Women were reportedly required to adhere to the guidelines in the presentation while Ret. Lt. Gen. Michael Flynn was the head of the agency. Flynn, whom President-elect Donald Trump tapped yesterday to be his national security advisor, is now being painted as a sexist for suggesting that, like their male colleagues, women should look pulled together at work.

“Makeup helps women look more attractive,” the presentation stated. “Coordinated makeup communicates that you are moving assertively towards identifiable goals.”

This advice is not wrong. The whole point of makeup is to make women look more attractive and polished. Should men come to work with cowlicks or an unshaven face? Only if they don’t want to get promoted. Makeup for women is in a similar category.

In many professional settings, there’s a certain level of personal care and hygiene that’s to be expected. Apparently at the DIA, that level meant women should wear enough so they don’t look like slobs, but not too much that they might be mistaken for a lady of the night. This is a very basic expectation that only needs to be stated when people begin to break it, at which point it’s appropriate for supervisors to re-state agency expectations.

Flynn’s office made clear to employees that showing up for work at the DIA without makeup is the facial equivalent of showing up in sweats. It’s not at all unreasonable to state this and to hold women to a certain standard of professional attire, especially in a military agency, which have extremely detailed requirements for personal appearance. If Flynn really did write that presentation, it’s clear from the other rules it includes that he viewed makeup as just part of a uniform.

According to The Daily Beast, men were also instructed to present themselves professionally.

‘Two should be plain/one pattern,’ the presentation said, and informed the employees that a light shirt was required for a dark suit. Another slide provided a sliding scale of male professional dress, starting from dark suits with French-cuffed white shirts all the way down to knit tops, jeans, and sandals. ‘Brown shoes only with brown/tan suits,’ it added. ‘Black with all other.’ And men were told that neck jewelry and earrings ‘= negative impact.’

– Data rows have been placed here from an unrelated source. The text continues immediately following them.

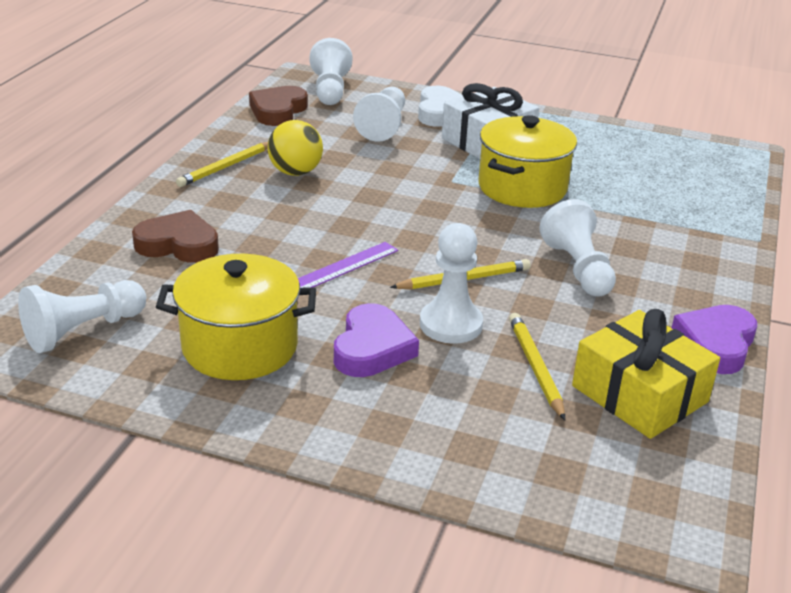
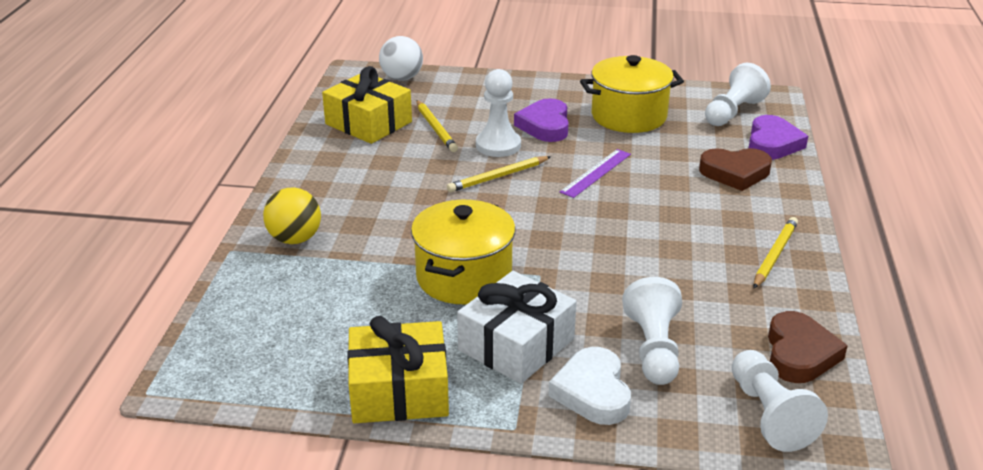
camera: 170 degrees right, 0 degrees up
yellow ball [268,120,323,176] -> yellow ball moved to [263,188,321,244]
white pawn [539,199,616,296] -> none
purple heart [672,305,757,374] -> purple heart moved to [749,115,808,160]
none -> yellow gift [347,316,449,423]
none -> white ball [379,36,423,81]

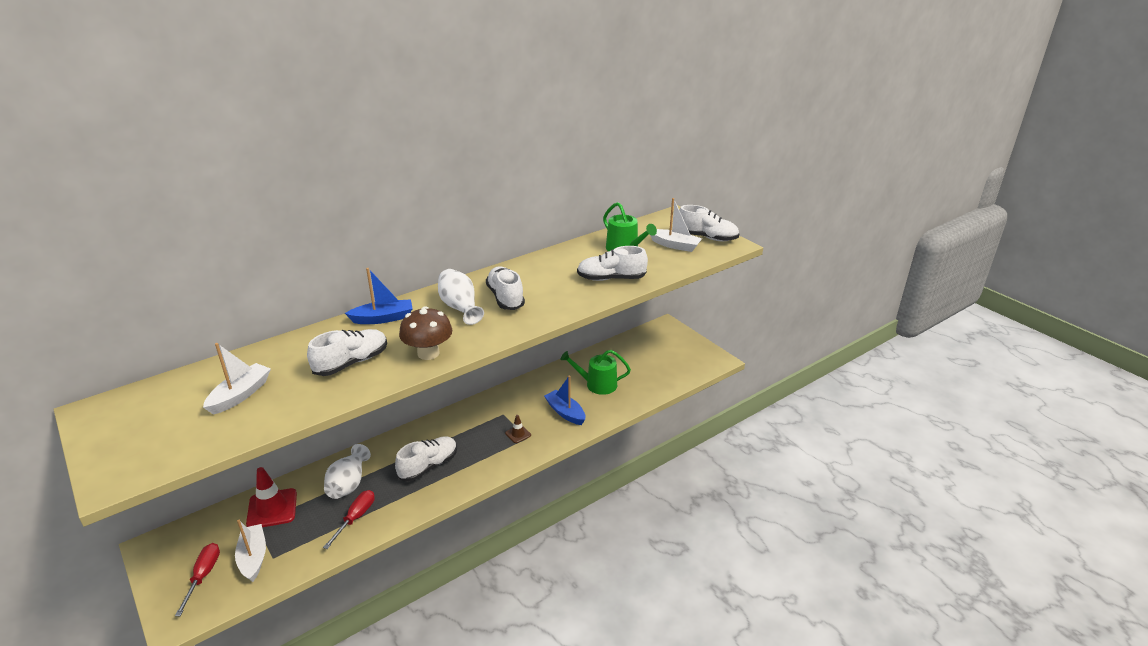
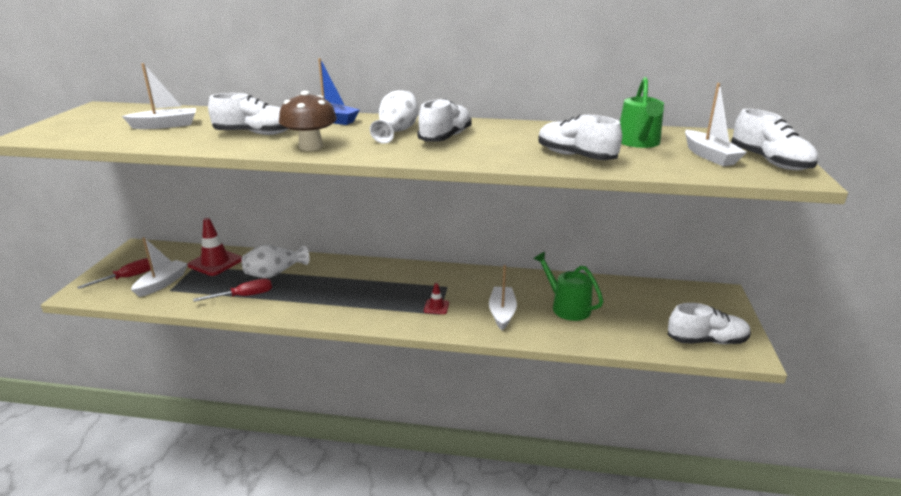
camera: 45 degrees right, 5 degrees down
white shoe [395,436,457,482] -> white shoe moved to [668,303,751,344]
brown traffic cone [505,415,531,443] -> red traffic cone [424,283,449,314]
blue boat [544,376,585,425] -> white boat [489,265,517,330]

It’s clear the presentation was aimed at assuring that all employees, men and women alike, dressed and looked respectable. For women, that includes makeup, and there’s nothing wrong with pointing that out. Pretending otherwise in an attempt to portray Flynn as sexist is intellectually lazy and dishonest. The media (I’m looking your way, Daily Beast) should stop fanning these flames or risk becoming even more hated and distrusted than they already are.